While involved with NSPOT, he used his background as an architect to help build the foundation for occupational therapy including pushing for a national registry and training standards to ensure that occupational therapists were properly trained to treat clients. He also pushed for occupational therapy to stay within the medical field. Kidner's association with the medical professional association in the United States to head towards this goal and even helped push for the occupational therapy insignia to include components of the medical insignia.

He is credited with bringing crafts, in general, as the intervention for treatment in occupational therapy beginning at the Military Hospitals Commission in Ottawa, Ontario, Canada. Within AOTA, his main concern was to establish the structure and function of the association.

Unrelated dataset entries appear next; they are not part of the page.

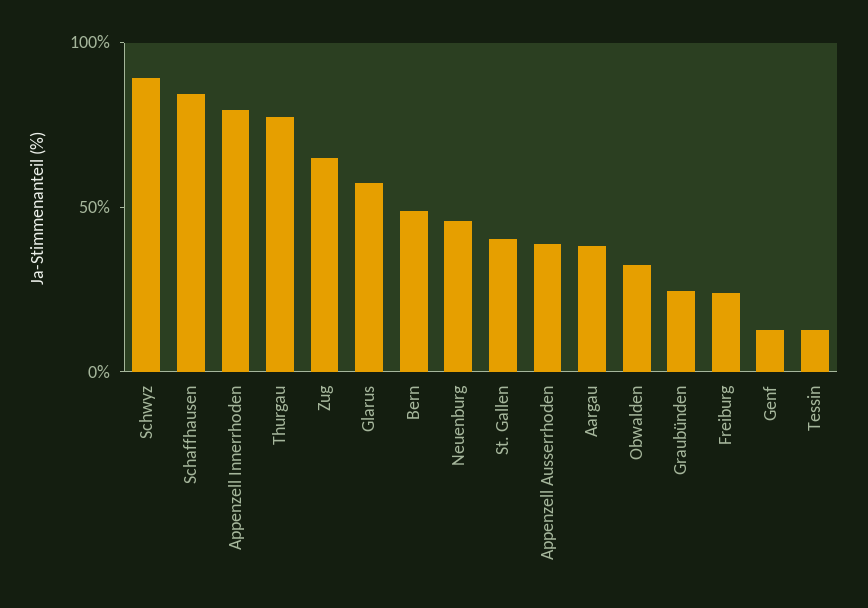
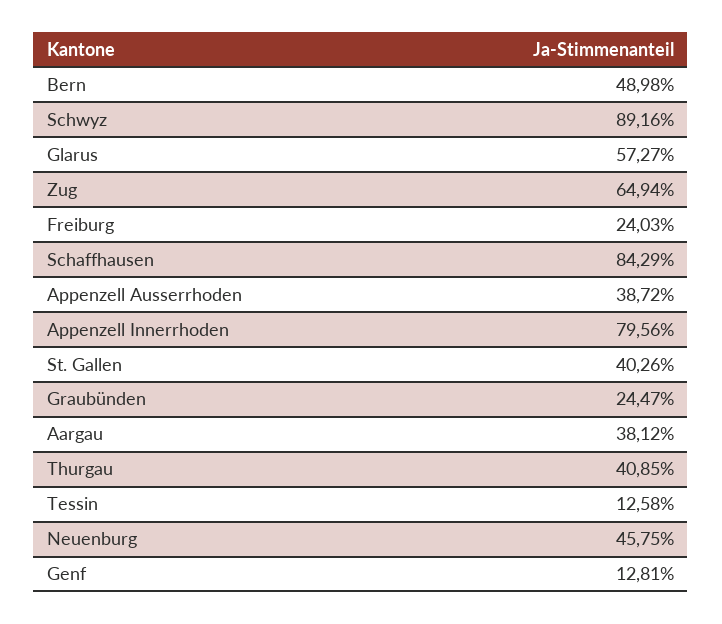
  {
    "Schwyz": 89.16,
    "Schaffhausen": 84.29,
    "Appenzell Innerrhoden": 79.56,
-   "Thurgau": 80,
+   "Thurgau": 40.85,
    "Zug": 64.94,
    "Glarus": 57.27,
    "Bern": 48.98,
    "Neuenburg": 45.75,
    "St. Gallen": 40.26,
    "Appenzell Ausserrhoden": 38.72,
    "Aargau": 38.12,
-   "Obwalden": 30,
    "Graubünden": 24.47,
    "Freiburg": 24.03,
    "Genf": 12.81,
    "Tessin": 12.58
  }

He began a registry of therapists and instituted standards in education and desired all therapists to promote OT and keep the profession in the public eye.

After leaving NSPOT/AOTA, Kidner worked with the National Tuberculosis Association, as the head of the Advisory Service on Institutional Construction until 1926. He then returned to his original occupation, working as an architect from 1926 until his death. He died suddenly at the home of his son, Arthur, in Beechhurst, NY, on June 14, 1932.